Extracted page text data
=======

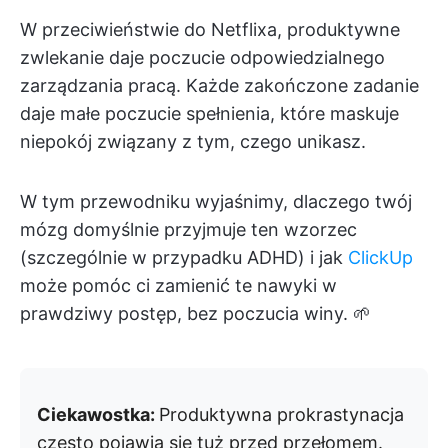
W przeciwieństwie do Netflixa, produktywne
zwlekanie daje poczucie odpowiedzialnego
zarządzania pracą. Każde zakończone zadanie
daje małe poczucie spełnienia, które maskuje
niepokój związany z tym, czego unikasz.
W tym przewodniku wyjaśnimy, dlaczego twój
mózg domyślnie przyjmuje ten wzorzec
(szczególnie w przypadku ADHD) i jak
ClickUp
może pomóc ci zamienić te nawyki w
prawdziwy postęp, bez poczucia winy. 🌱
Ciekawostka:
Produktywna prokrastynacja
często pojawia się tuż przed przełomem.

=======

Directions. Each record must appear again exactly as written above, without its pictures.

Response to the task.
W przeciwieństwie do Netflixa, produktywne
zwlekanie daje poczucie odpowiedzialnego
zarządzania pracą. Każde zakończone zadanie
daje małe poczucie spełnienia, które maskuje
niepokój związany z tym, czego unikasz.
W tym przewodniku wyjaśnimy, dlaczego twój
mózg domyślnie przyjmuje ten wzorzec
(szczególnie w przypadku ADHD) i jak
ClickUp
może pomóc ci zamienić te nawyki w
prawdziwy postęp, bez poczucia winy. 🌱
Ciekawostka:
Produktywna prokrastynacja
często pojawia się tuż przed przełomem.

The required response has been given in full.